According to the ACLU of Ohio, about 12,000 people on any given day are behind bars in Ohio without having been sentenced. That’s about 60% of the people in jail; the ACLU says those people are held primarily because they can’t afford bail.

Following the May 25 vote, the ACLU of Ohio reiterated its support for HB 315 and SB 182. Patrick Higgins, the group’s policy counsel, described HJR 2 and SJR 5 as “distracting from proactive, bipartisan bail reform efforts that have been brewing for years.”

“Simply put, the DuBose decision does not need fixing,” he said in a news release. “DuBose underscores the longstanding constitutional principle that bail is excessive when it exceeds the amount necessary to guarantee the appearance of the accused person.
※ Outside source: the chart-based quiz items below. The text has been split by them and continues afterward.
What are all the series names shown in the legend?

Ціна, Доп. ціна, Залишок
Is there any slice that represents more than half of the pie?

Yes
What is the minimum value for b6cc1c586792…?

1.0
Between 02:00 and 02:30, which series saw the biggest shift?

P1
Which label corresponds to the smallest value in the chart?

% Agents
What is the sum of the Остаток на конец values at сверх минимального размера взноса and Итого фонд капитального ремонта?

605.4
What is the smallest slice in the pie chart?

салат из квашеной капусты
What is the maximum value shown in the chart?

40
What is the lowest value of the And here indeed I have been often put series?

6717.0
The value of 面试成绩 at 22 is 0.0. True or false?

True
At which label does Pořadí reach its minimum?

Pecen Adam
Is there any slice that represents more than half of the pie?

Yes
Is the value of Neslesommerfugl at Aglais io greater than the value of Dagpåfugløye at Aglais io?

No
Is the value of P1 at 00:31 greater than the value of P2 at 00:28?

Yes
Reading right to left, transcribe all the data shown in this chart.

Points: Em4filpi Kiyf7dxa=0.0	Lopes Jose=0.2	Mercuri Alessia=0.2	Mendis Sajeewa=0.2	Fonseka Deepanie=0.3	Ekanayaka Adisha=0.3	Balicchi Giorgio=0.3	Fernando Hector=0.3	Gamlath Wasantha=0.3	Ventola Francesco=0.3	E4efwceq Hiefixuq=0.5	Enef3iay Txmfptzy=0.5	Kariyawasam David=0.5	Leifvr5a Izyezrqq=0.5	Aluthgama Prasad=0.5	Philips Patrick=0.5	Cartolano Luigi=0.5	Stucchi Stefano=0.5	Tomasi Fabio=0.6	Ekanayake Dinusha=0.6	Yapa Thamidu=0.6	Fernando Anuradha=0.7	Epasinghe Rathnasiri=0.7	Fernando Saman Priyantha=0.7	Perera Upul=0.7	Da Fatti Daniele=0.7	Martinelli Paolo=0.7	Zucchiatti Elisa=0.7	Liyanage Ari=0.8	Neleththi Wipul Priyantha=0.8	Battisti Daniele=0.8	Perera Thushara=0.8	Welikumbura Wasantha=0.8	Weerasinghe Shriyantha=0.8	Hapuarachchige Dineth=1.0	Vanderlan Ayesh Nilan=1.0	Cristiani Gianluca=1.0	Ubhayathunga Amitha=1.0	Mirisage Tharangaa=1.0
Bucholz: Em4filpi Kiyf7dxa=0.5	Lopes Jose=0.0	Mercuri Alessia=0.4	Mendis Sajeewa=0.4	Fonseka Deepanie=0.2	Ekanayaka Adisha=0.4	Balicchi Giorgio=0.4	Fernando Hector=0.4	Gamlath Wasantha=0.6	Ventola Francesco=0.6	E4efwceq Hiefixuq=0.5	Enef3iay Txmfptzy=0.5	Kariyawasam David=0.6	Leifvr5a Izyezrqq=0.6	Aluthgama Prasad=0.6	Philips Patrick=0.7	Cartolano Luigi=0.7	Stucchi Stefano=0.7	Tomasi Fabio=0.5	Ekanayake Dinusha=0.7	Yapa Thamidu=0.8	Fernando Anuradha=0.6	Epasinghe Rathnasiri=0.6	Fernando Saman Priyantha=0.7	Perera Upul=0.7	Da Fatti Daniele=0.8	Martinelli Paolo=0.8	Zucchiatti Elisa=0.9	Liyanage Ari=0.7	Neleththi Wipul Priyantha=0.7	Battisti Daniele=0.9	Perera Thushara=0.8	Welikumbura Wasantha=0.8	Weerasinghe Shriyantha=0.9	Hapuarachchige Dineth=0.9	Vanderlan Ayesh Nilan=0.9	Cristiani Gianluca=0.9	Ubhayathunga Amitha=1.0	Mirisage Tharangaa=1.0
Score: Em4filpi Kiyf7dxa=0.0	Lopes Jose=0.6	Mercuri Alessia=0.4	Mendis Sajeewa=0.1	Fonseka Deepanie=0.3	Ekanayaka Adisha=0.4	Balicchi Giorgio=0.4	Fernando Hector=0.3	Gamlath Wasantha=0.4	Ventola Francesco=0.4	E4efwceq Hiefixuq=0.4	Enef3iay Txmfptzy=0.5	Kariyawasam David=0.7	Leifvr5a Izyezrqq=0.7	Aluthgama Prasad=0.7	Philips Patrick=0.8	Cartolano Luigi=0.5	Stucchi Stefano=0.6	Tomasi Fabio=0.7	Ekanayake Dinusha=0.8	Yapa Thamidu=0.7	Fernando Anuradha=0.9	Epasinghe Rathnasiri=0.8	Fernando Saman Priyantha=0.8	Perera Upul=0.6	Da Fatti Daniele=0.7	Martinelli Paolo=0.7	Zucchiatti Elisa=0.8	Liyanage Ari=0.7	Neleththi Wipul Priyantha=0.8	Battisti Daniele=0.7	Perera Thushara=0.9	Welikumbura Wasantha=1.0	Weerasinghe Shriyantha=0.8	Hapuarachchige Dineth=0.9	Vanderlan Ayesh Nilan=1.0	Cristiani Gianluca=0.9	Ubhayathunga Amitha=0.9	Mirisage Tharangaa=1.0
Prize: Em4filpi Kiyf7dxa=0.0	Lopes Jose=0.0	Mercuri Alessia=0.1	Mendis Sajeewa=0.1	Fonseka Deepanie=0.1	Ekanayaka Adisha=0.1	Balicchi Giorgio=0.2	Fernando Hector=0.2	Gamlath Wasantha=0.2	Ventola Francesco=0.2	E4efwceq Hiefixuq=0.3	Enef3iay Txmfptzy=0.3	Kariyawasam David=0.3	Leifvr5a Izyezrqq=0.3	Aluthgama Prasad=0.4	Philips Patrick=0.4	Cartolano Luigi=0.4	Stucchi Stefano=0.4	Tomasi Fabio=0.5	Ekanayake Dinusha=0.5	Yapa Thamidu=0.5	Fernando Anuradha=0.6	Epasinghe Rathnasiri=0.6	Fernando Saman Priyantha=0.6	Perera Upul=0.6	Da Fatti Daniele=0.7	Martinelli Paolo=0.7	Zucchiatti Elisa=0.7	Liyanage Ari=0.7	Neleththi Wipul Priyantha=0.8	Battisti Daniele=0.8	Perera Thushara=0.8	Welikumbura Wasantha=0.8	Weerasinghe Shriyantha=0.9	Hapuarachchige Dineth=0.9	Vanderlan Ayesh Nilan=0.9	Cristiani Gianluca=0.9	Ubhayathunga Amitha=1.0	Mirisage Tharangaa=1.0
Since its inception, cash bail’s purpose has been – and continues to be – ensuring court appearance for individuals accused of crimes. Cash bail does not promote public safety, is just allows people with money to purchase their freedom.”

State Reps. David Leland, D-Columbus, and Brett Hillyer, R-Uhrichsville, introduced House Bill 315. Their bill would set a $200 “floor” for bail, and set the maximum at 25% of someone’s monthly income, after deduction of some costs such as education and work expenses, Leland said.

It would also greatly expand rules for pretrial detention, adding more than 50 crimes to the list of those for which a judge would need to determine the risk releasing a prisoner would pose to others, he said.